None of those issues are helped, or indeed hindered, by clause 18. The Government’s apparent intention is that the clause will combat any argument that parliamentary sovereignty is limited by EU treaties directly—in other words, that Parliament cannot act contrary to those treaties while they apply to the UK. A strict reading of clause 18 would not prevent someone from arguing that parliamentary sovereignty would be limited by the European Communities Act as applied by the courts. There are many different arguments on this matter, but I want to return to the simple fact that we can take from the expert witnesses’ testimony before the European Scrutiny Committee anything we like, to allow us to argue on any side of the issue. Sensibly, Professor Adam Tomkins submitted in written evidence to us that
“European Union law is far from being the only contemporary challenge to the doctrine of parliamentary sovereignty”.
That is a very salient point. Human rights law, and indeed common law itself, would also pose challenges, as would different types of law coming from different places through different courts.
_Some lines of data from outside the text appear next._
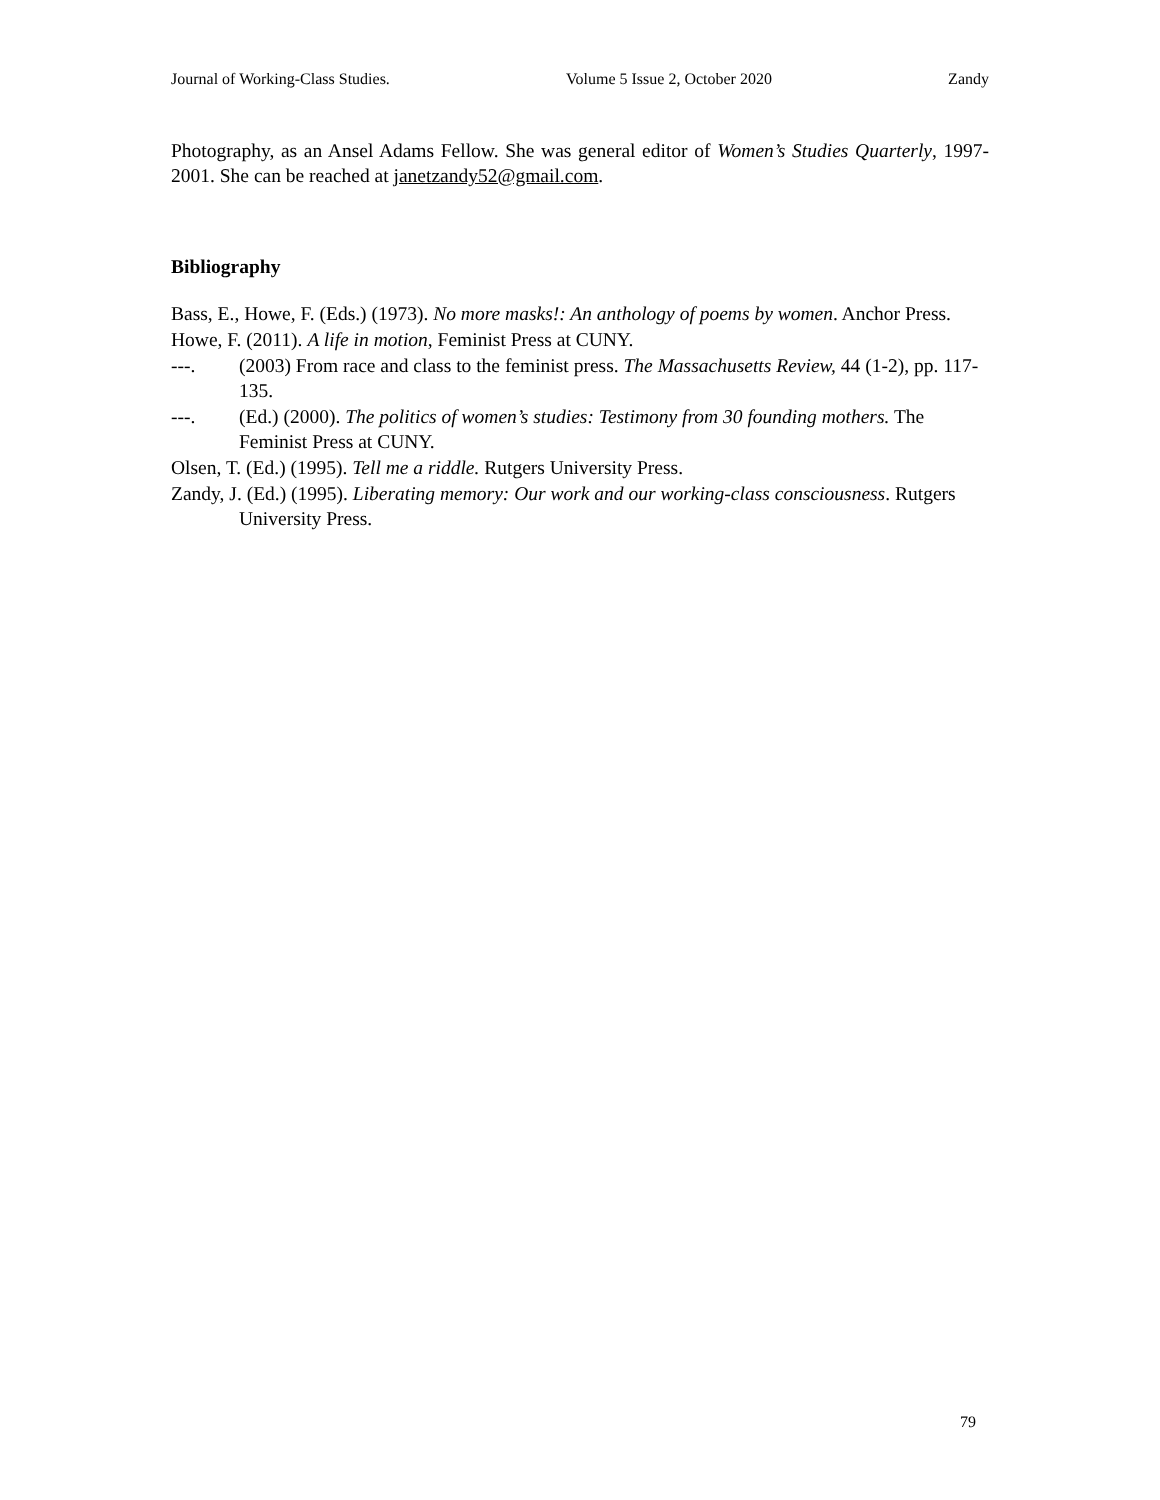Journal of Working-Class Studies. Volume 5 Issue 2, October 2020 Zandy
Photography, as an Ansel Adams Fellow. She was general editor of Women’s Studies Quarterly, 1997- 2001. She can be reached at janetzandy52@gmail.com.
Bibliography
Bass, E., Howe, F. (Eds.) (1973). No more masks!: An anthology of poems by women. Anchor Press.
Howe, F. (2011). A life in motion, Feminist Press at CUNY.
---. (2003) From race and class to the feminist press. The Massachusetts Review, 44 (1-2), pp. 117-135.
---. (Ed.) (2000). The politics of women’s studies: Testimony from 30 founding mothers. The Feminist Press at CUNY.
Olsen, T. (Ed.) (1995). Tell me a riddle. Rutgers University Press.
Zandy, J. (Ed.) (1995). Liberating memory: Our work and our working-class consciousness. Rutgers University Press.
79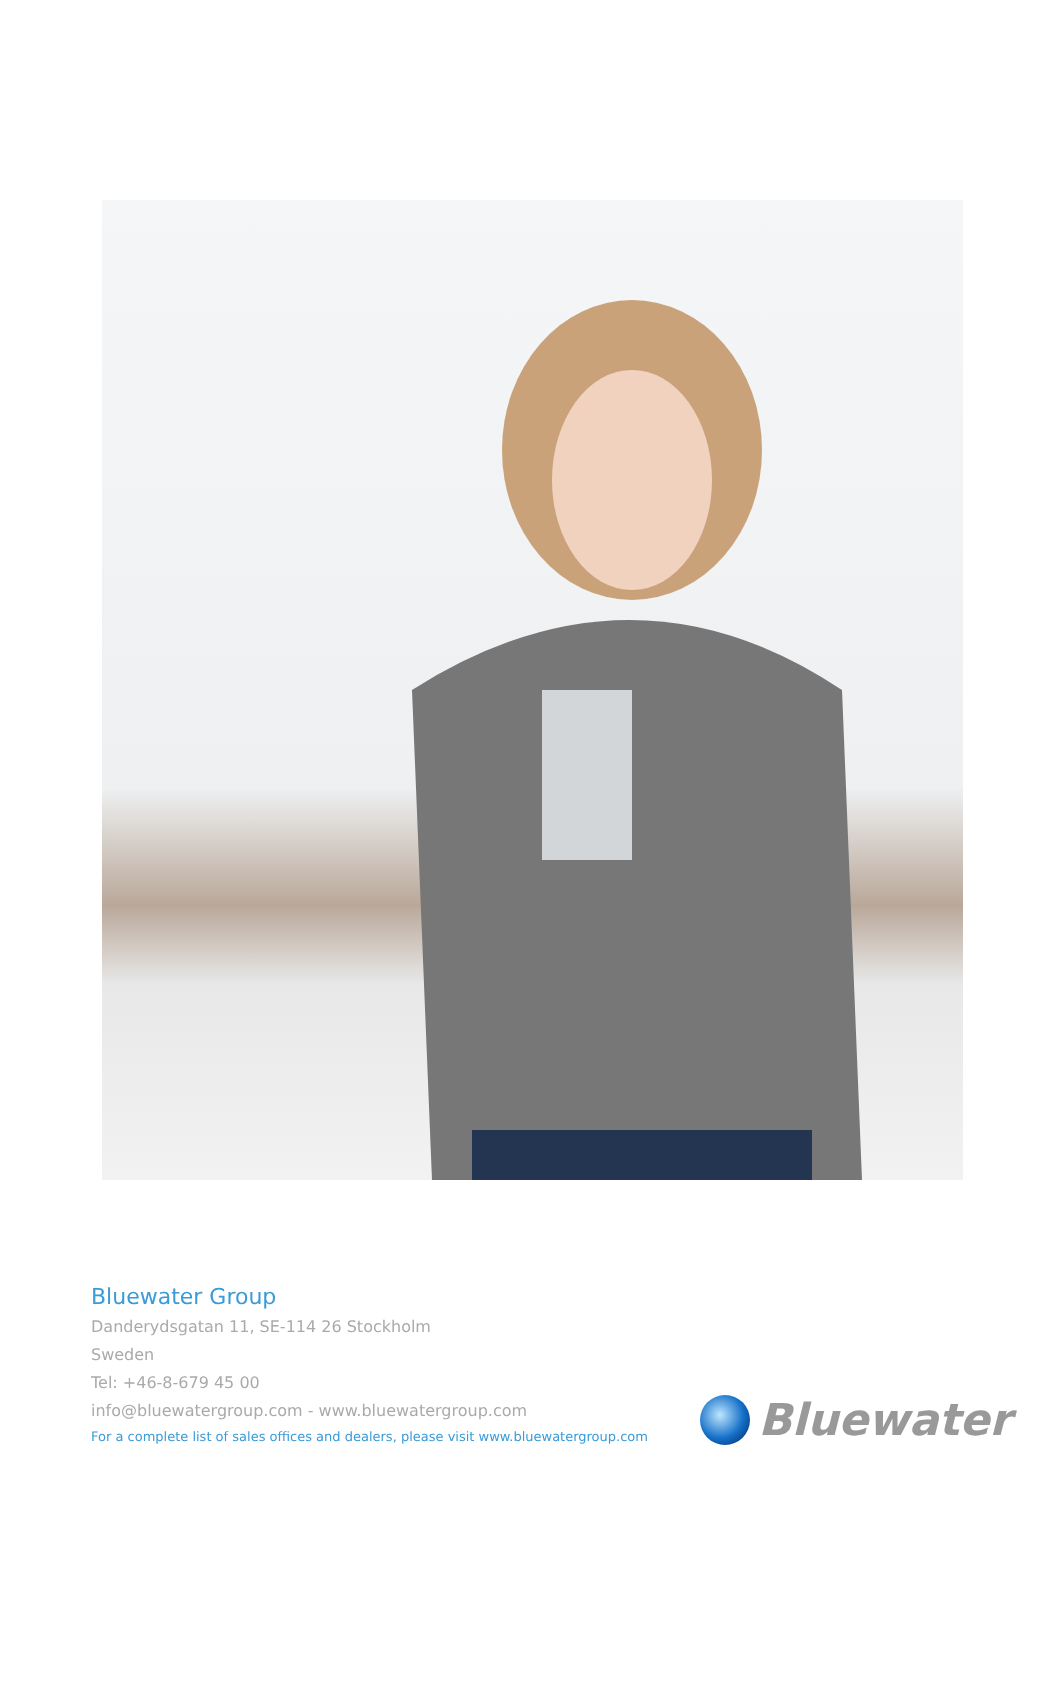Bluewater Group
Danderydsgatan 11, SE-114 26 Stockholm
Sweden
Tel: +46-8-679 45 00
info@bluewatergroup.com - www.bluewatergroup.com
For a complete list of sales offices and dealers, please visit www.bluewatergroup.com
Bluewater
Those challenges will not be affected by what clause 18 states, and will not be changed or challenged by the amendment if it is passed. We will still be in the same position.
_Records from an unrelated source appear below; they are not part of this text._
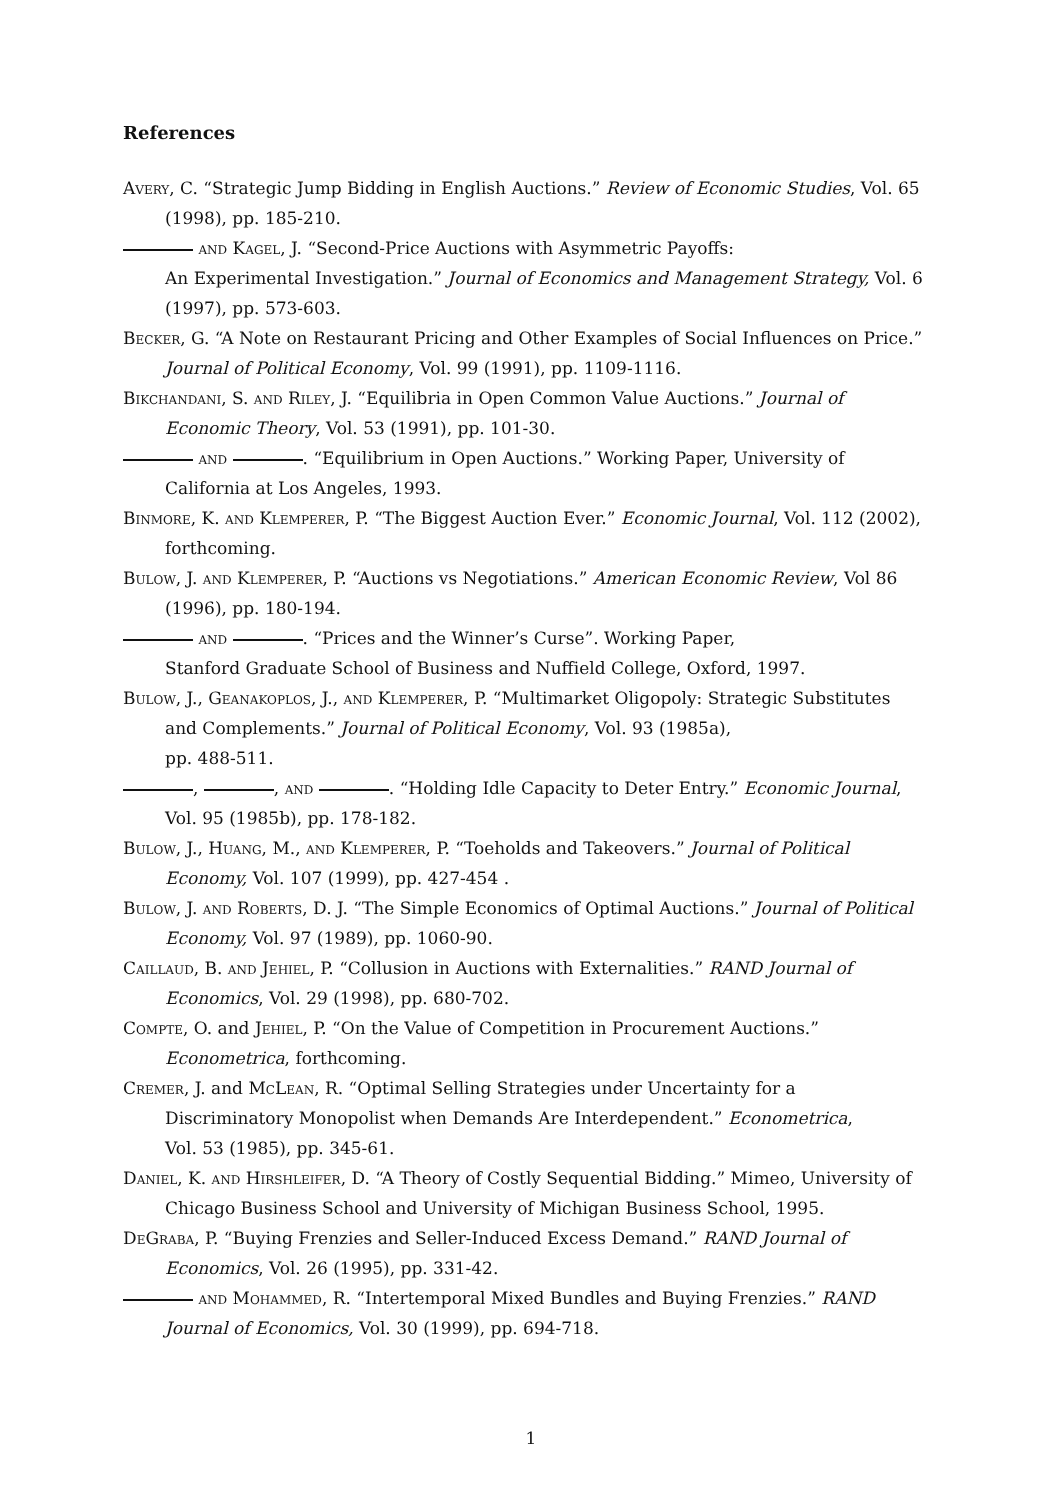References
Avery, C. “Strategic Jump Bidding in English Auctions.” Review of Economic Studies, Vol. 65 (1998), pp. 185-210.
and Kagel, J. “Second-Price Auctions with Asymmetric Payoffs:
An Experimental Investigation.” Journal of Economics and Management Strategy, Vol. 6 (1997), pp. 573-603.
Becker, G. “A Note on Restaurant Pricing and Other Examples of Social Influences on Price.” Journal of Political Economy, Vol. 99 (1991), pp. 1109-1116.
Bikchandani, S. and Riley, J. “Equilibria in Open Common Value Auctions.” Journal of Economic Theory, Vol. 53 (1991), pp. 101-30.
and . “Equilibrium in Open Auctions.” Working Paper, University of California at Los Angeles, 1993.
Binmore, K. and Klemperer, P. “The Biggest Auction Ever.” Economic Journal, Vol. 112 (2002), forthcoming.
Bulow, J. and Klemperer, P. “Auctions vs Negotiations.” American Economic Review, Vol 86 (1996), pp. 180-194.
and . “Prices and the Winner’s Curse”. Working Paper,
Stanford Graduate School of Business and Nuffield College, Oxford, 1997.
Bulow, J., Geanakoplos, J., and Klemperer, P. “Multimarket Oligopoly: Strategic Substitutes and Complements.” Journal of Political Economy, Vol. 93 (1985a),
pp. 488-511.
, , and . “Holding Idle Capacity to Deter Entry.” Economic Journal, Vol. 95 (1985b), pp. 178-182.
Bulow, J., Huang, M., and Klemperer, P. “Toeholds and Takeovers.” Journal of Political Economy, Vol. 107 (1999), pp. 427-454 .
Bulow, J. and Roberts, D. J. “The Simple Economics of Optimal Auctions.” Journal of Political Economy, Vol. 97 (1989), pp. 1060-90.
Caillaud, B. and Jehiel, P. “Collusion in Auctions with Externalities.” RAND Journal of Economics, Vol. 29 (1998), pp. 680-702.
Compte, O. and Jehiel, P. “On the Value of Competition in Procurement Auctions.” Econometrica, forthcoming.
Cremer, J. and McLean, R. “Optimal Selling Strategies under Uncertainty for a Discriminatory Monopolist when Demands Are Interdependent.” Econometrica,
Vol. 53 (1985), pp. 345-61.
Daniel, K. and Hirshleifer, D. “A Theory of Costly Sequential Bidding.” Mimeo, University of Chicago Business School and University of Michigan Business School, 1995.
DeGraba, P. “Buying Frenzies and Seller-Induced Excess Demand.” RAND Journal of Economics, Vol. 26 (1995), pp. 331-42.
and Mohammed, R. “Intertemporal Mixed Bundles and Buying Frenzies.” RAND Journal of Economics, Vol. 30 (1999), pp. 694-718.
1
I am concerned because I have a strong belief that we will not be able to negotiate strongly with our European partners until we start banging our fists on the table, reminding them that we are the second largest net contributor to the European Union and using the vetoes that we have. We should do exactly what the French and the Spanish do in all budgetary and other negotiations, which is to play their hand as hard as they can for the best interests of their country. That is what I would like our Ministers to do, and what I would like to believe they are doing. I want to hear from our Ministers that we will not only talk and be good at the rhetoric, but that we will start instructing United Kingdom Permanent Representation to the European Union to do the right thing by our people. Again, none of that is affected by clause 18 or the amendment tabled to it.
I humbly suggest to my colleagues who may be excited by the clause that perhaps this is not the battle we should be fighting. There may be other areas where we can give the people we represent the referendum they want, and we should be angling for that. Perhaps there are ways in which we can tighten up the Bill through other amendments to other clauses. The timing of the implementation of the Bill means that it will apply to decisions made by the Government in the future. Perhaps we can do a much better job by tightening up the rest of the Bill, rather than getting excited about this clause.
Maybe at some point in this Parliament we can have a referendum on Europe, which is something on which I have not had the opportunity to express my view. I would love an “in or out” referendum; hon. Members can guess which way I would vote in that. Based on where we are now and what we have, it would certainly be “out”. I want the British people to have their say on our relationship with Europe and I also want them to be engaged in what is going on in their name in this place and in the negotiations. Other parts of the Bill, rather than this clause, are the place to try to bring that about.
Several Members on both sides of the Committee have referred to England, the English Parliament and Britain. Let me gently remind the House that our nation state is the United Kingdom, and it is much more pertinent, particularly when discussing the issue of sovereignty, to get its name right.